Detects dangerous bacteria in water such as ecoli and cholera, as well as harmful particles

 

4th Place

CricketBOT.ai
Ram Chellamuthu, Arjun Ganesan, Suresh Sivasankaran | California Communications, Inc

AI based VideoBOT technology for personalized cricket highlights.

 

What was the Cloud AI Research Challenge?

The Cloud AI Research Challenge invited any researcher—from students to academics to employees of public and private organizations—to build AI applications on Microsoft AI services, using at least one of Microsoft’s AI-supporting services, including Azure Machine Learning, Cognitive Services, Data Science VM, Batch AI, Bot Framework, and others. These services feature the latest advancements in developing for AI on Azure.

We invited teams of university researchers, students, and employees of public and private organizations to participate. Teams were to create a working, interactive software application, in any domain, as long as it was an intelligent system using data and the Microsoft AI platform.

We asked for demonstrable applications that use the newly released set of powerful services that promote AI development through open source services on Microsoft Azure. Applicants were to demonstrate how difficult problems would be solved using the below services, but not limited to, where the solution contributes new insights to a field.

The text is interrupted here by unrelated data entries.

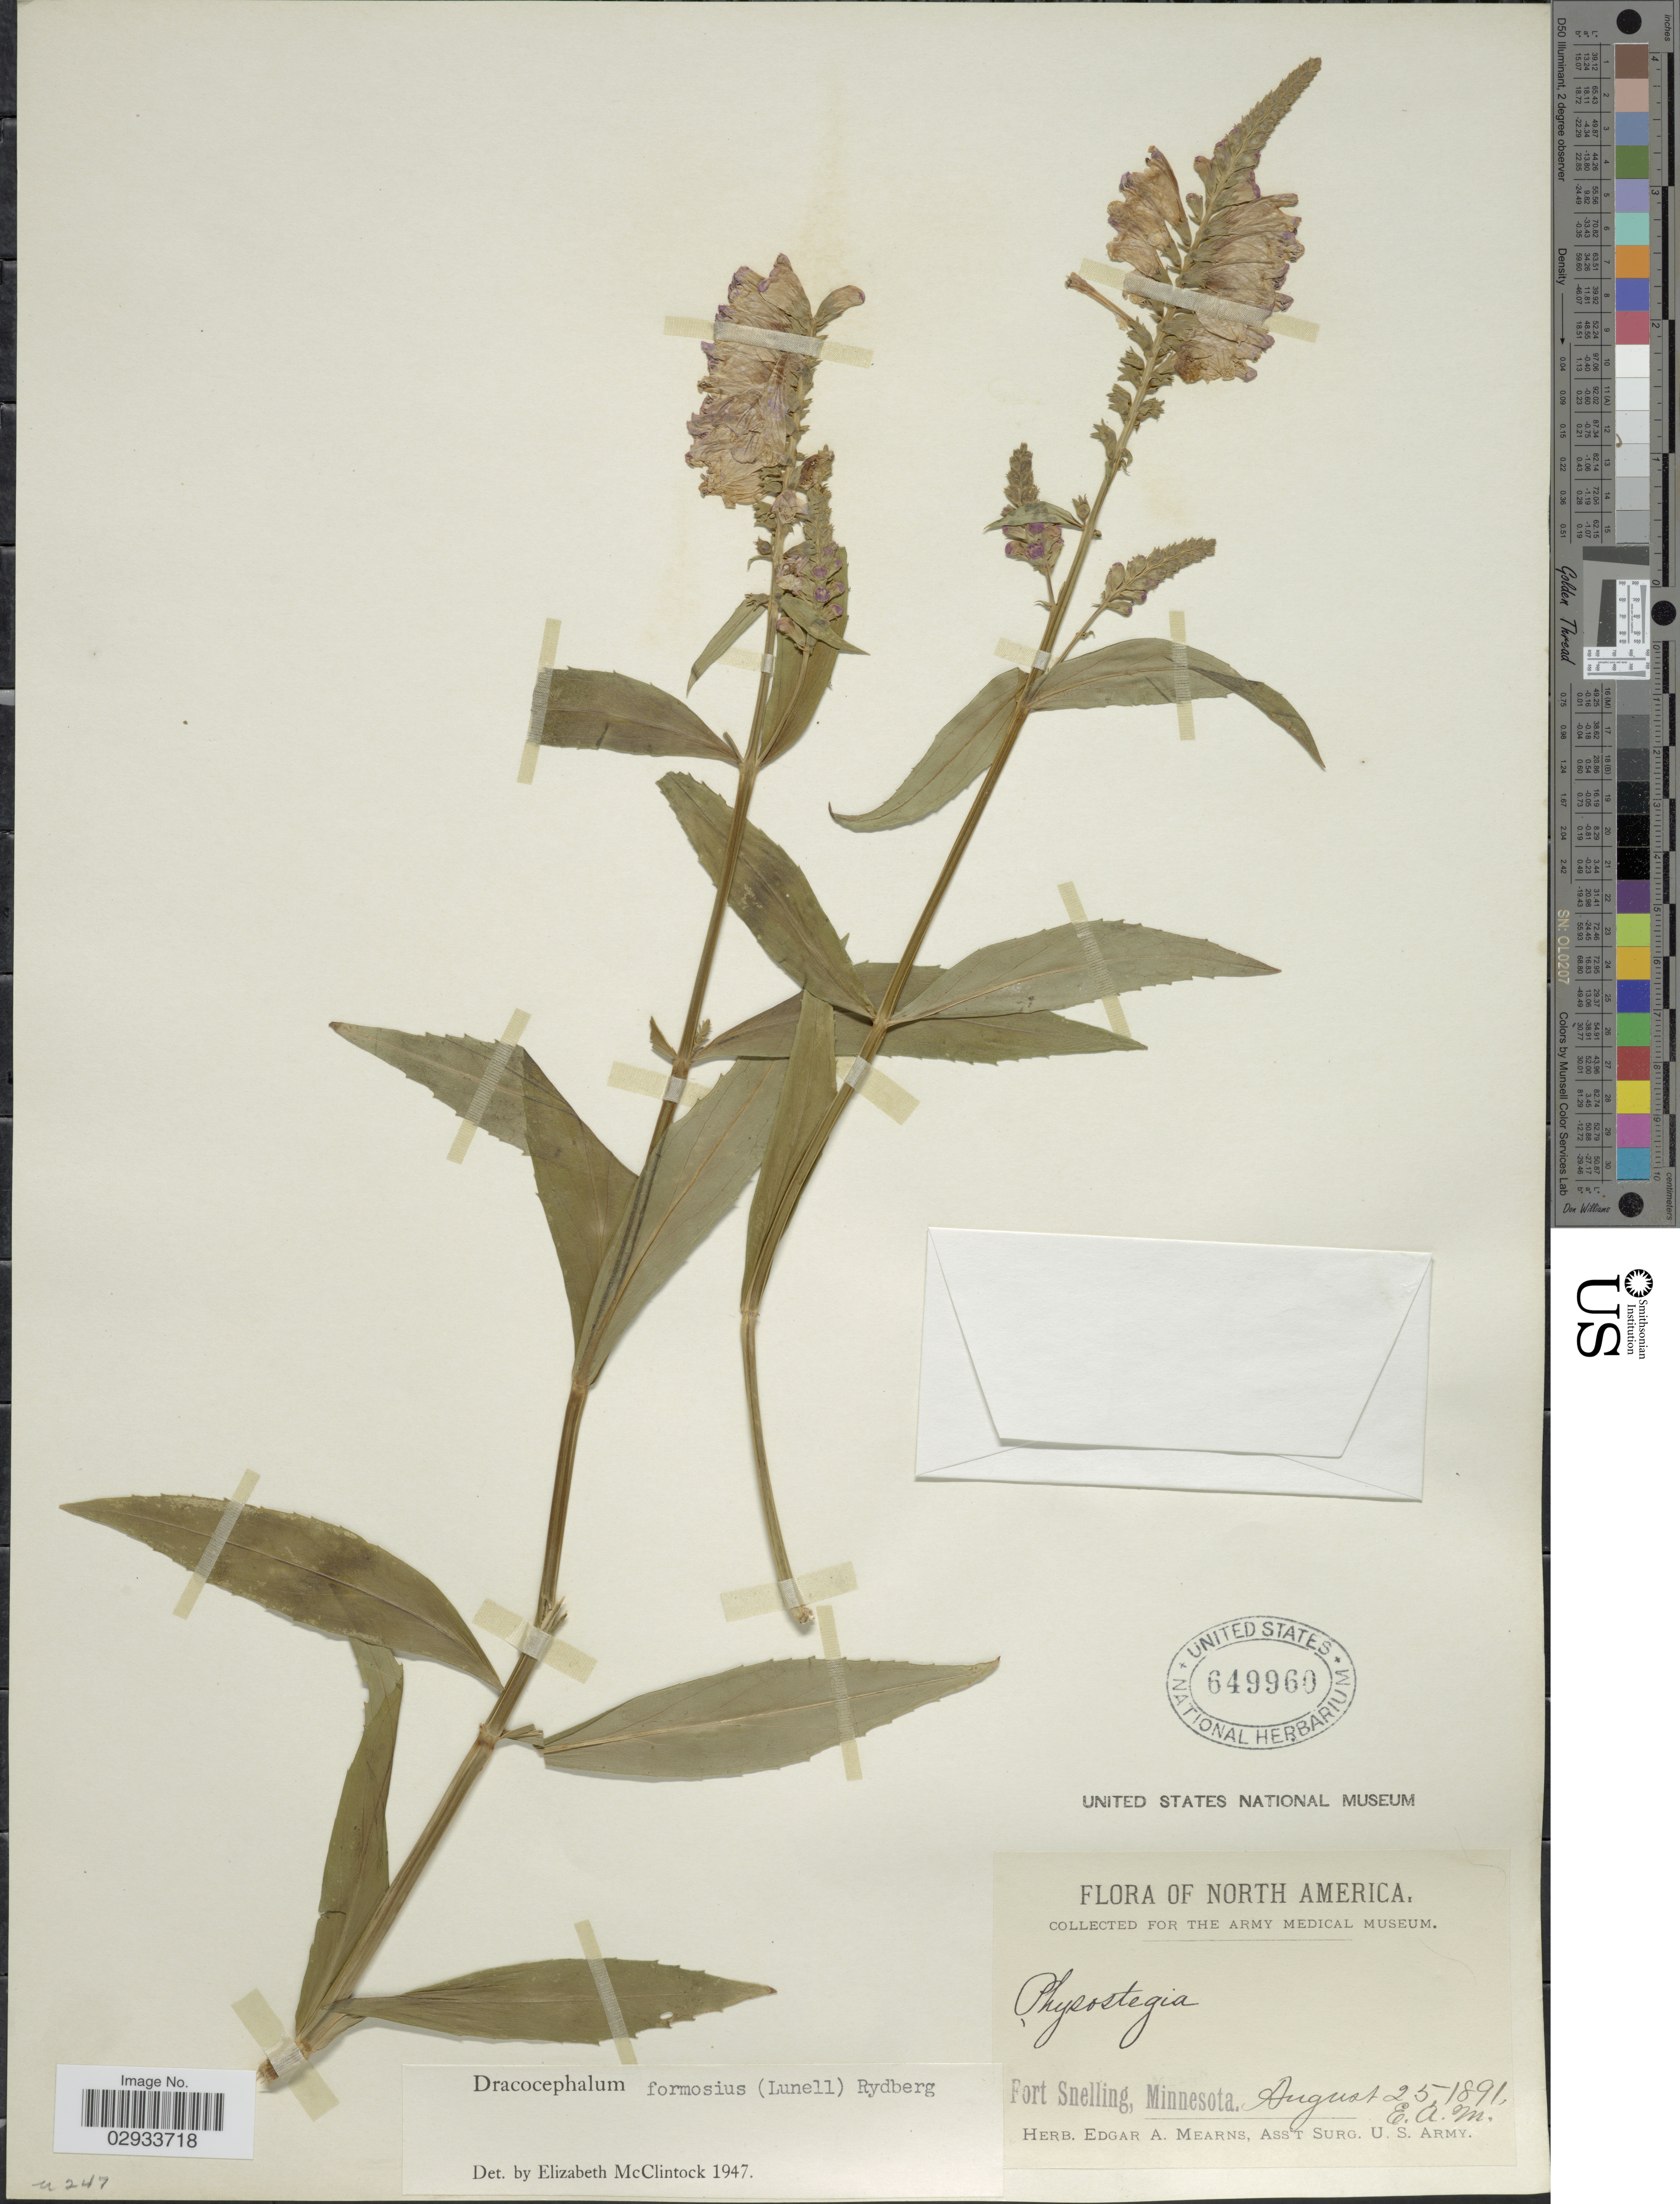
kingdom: Plantae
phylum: Tracheophyta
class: Magnoliopsida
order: Lamiales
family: Lamiaceae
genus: Physostegia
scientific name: Physostegia formosior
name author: Lunell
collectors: E. A. Mearns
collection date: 1891-08-25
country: United States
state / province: Minnesota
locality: Fort Snelling, Minnesota.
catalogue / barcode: US 649960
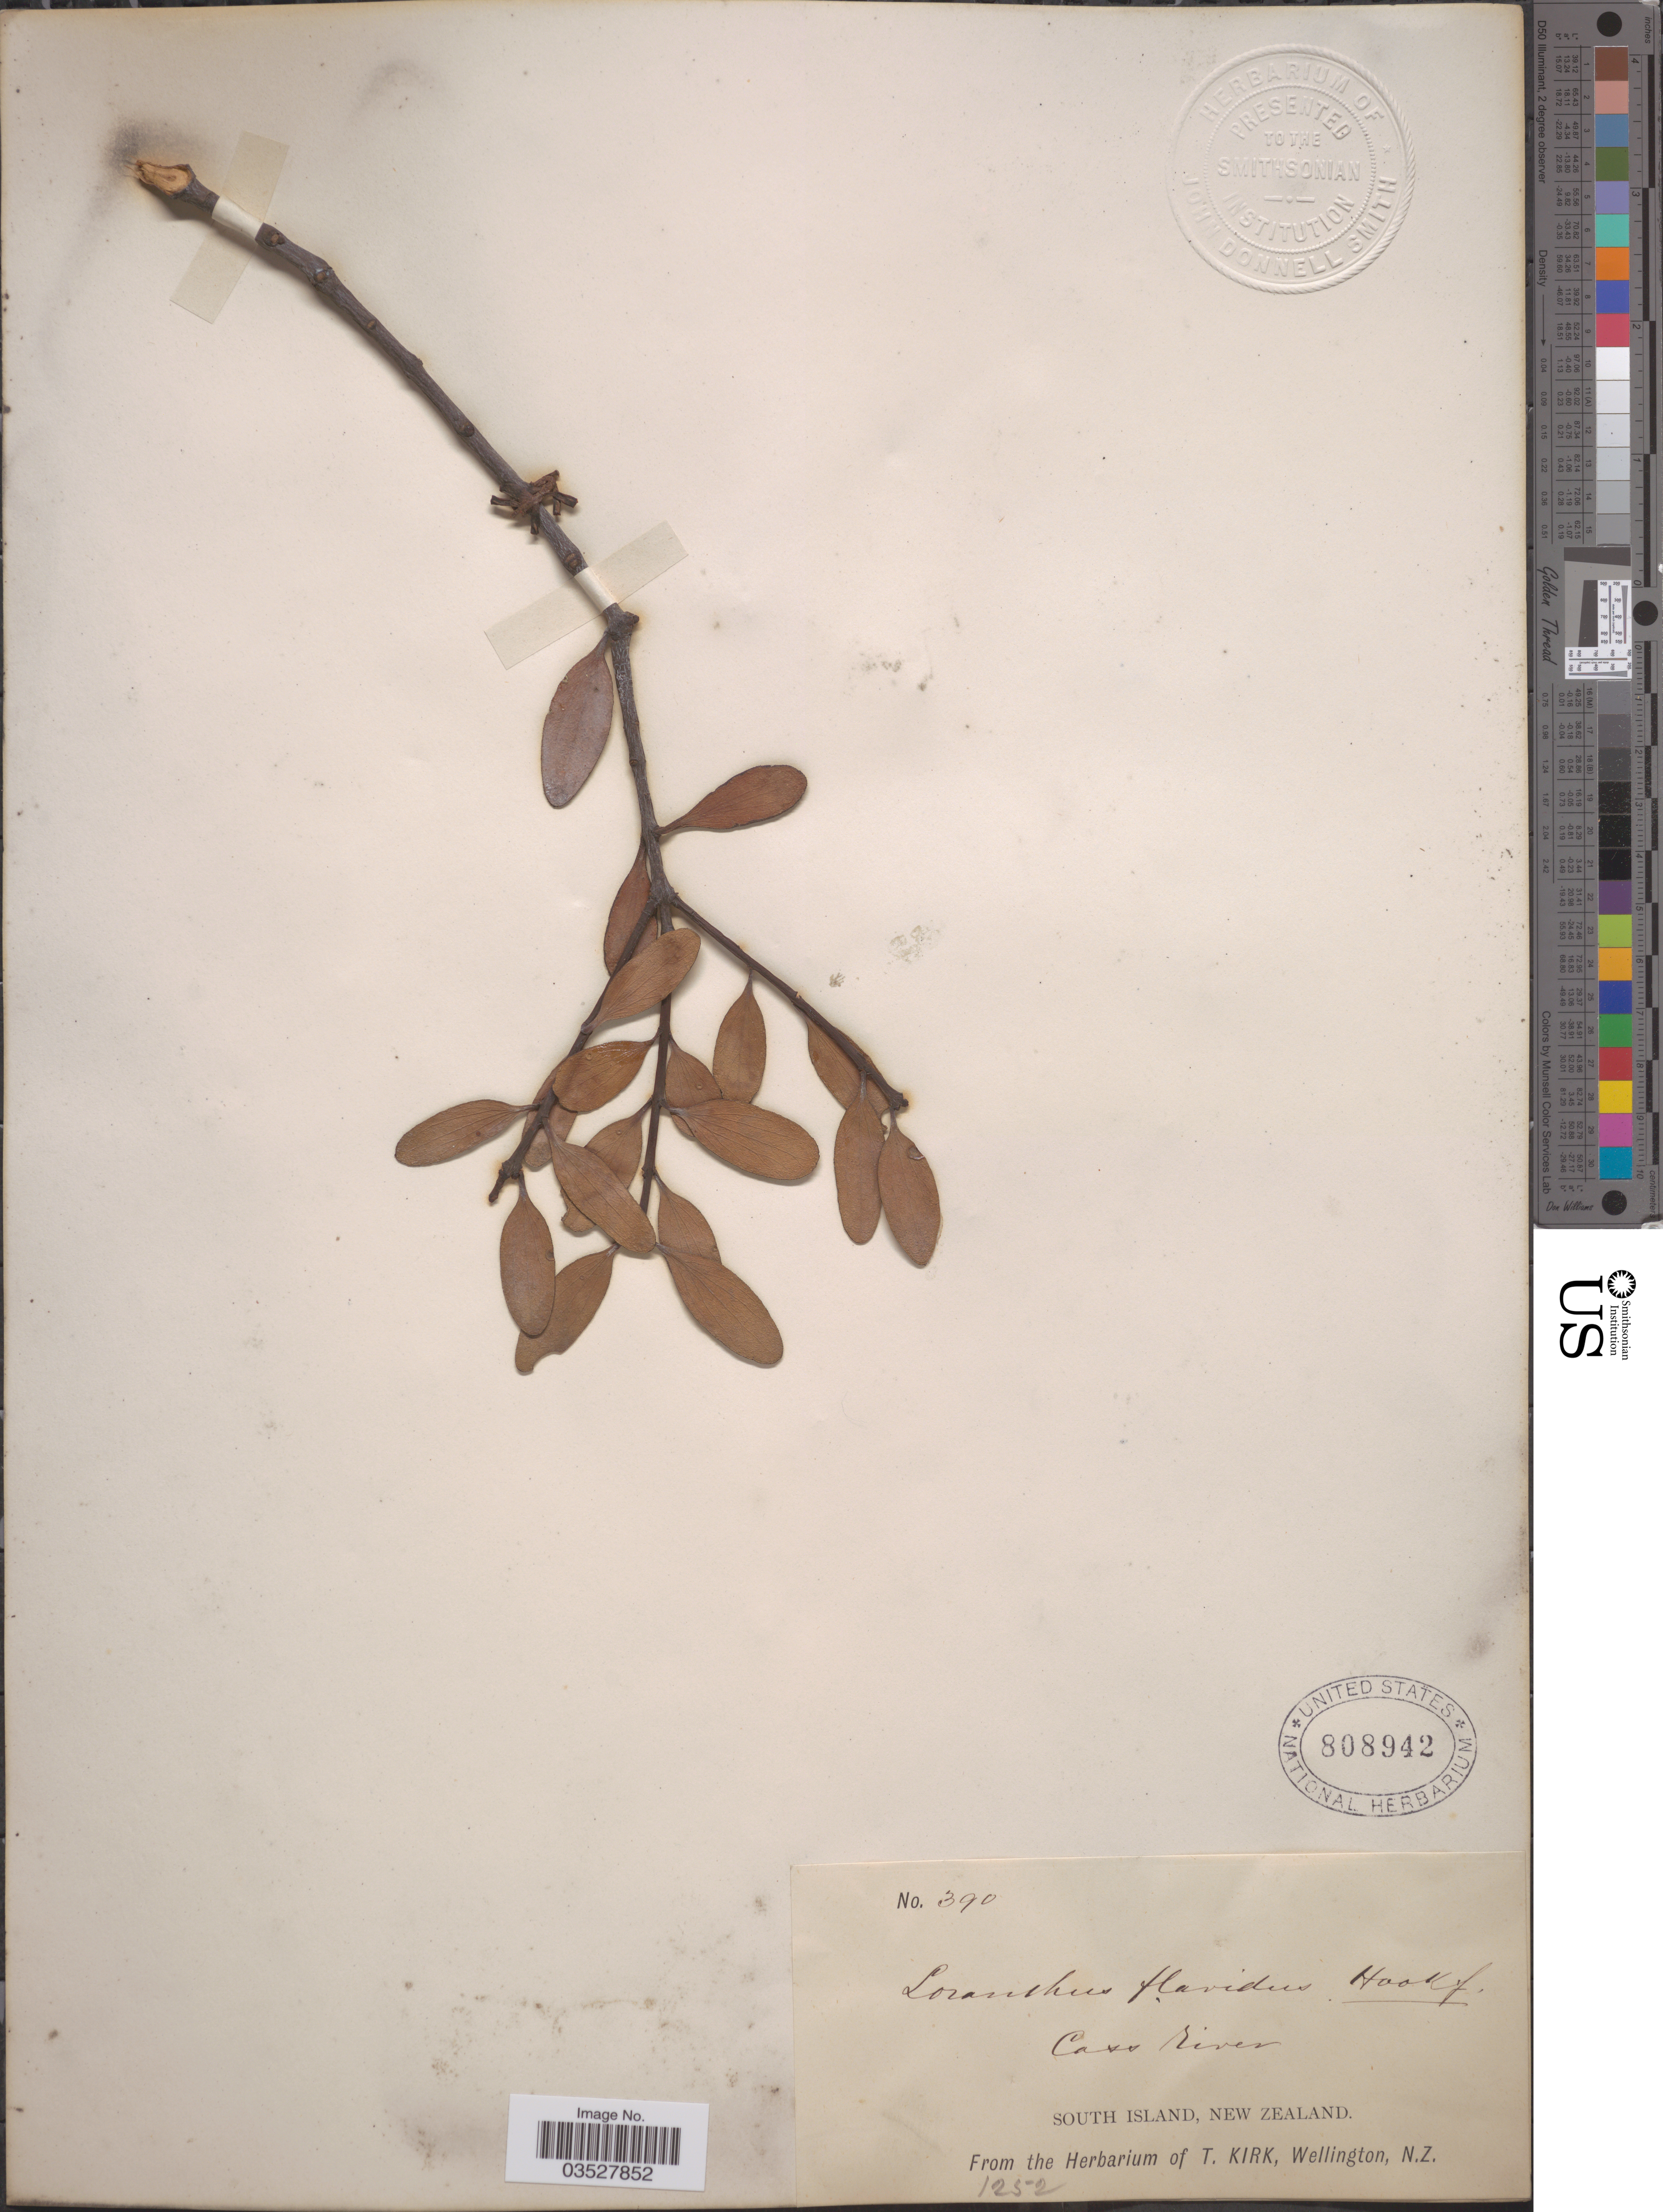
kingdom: Plantae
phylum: Tracheophyta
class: Magnoliopsida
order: Santalales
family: Loranthaceae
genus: Alepis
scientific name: Alepis flavida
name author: (Hook. f.) Tiegh.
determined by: Strong, Mark T., (BOT), Smithsonian Institution - National Museum of Natural History (UNITED STATES)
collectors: ex herb. T. Kirk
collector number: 390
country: New Zealand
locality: South Island. Cass River.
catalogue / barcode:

  • Azure Machine Learning
    • Example:  Build models with labeled data to train and intelligently sense, process, and act on information to create applications that augment human capabilities.
  • Cognitive Services
    • Example:  Infuse your apps, websites, and bots with intelligent algorithms to see, hear, speak, understand, and interpret your user needs through natural methods of communication.
  • Data Science
    • Example:  Create a friction-free end-to-end data science workflow using pre-installed Data Science Virtual Machines to build applications that rely on data analytics, machine learning, and AI training.
  • Container Service
    • Example:  Quickly provision and efficiently scale clusters to maximize resource utilization without container orchestration expertise.
  • Batch AI
    • Example:  Deploy virtual machines, containers, and connect your shared storage to train against any AI framework/deep learning library.
  • Bot Framework
    • Example:  Build dialog systems with open source Bot Builder SDKs.

Submissions were to include a working, interactive software application that uses Microsoft AI services along with a video that comprehensively explains and demonstrates the application’s features and functionality.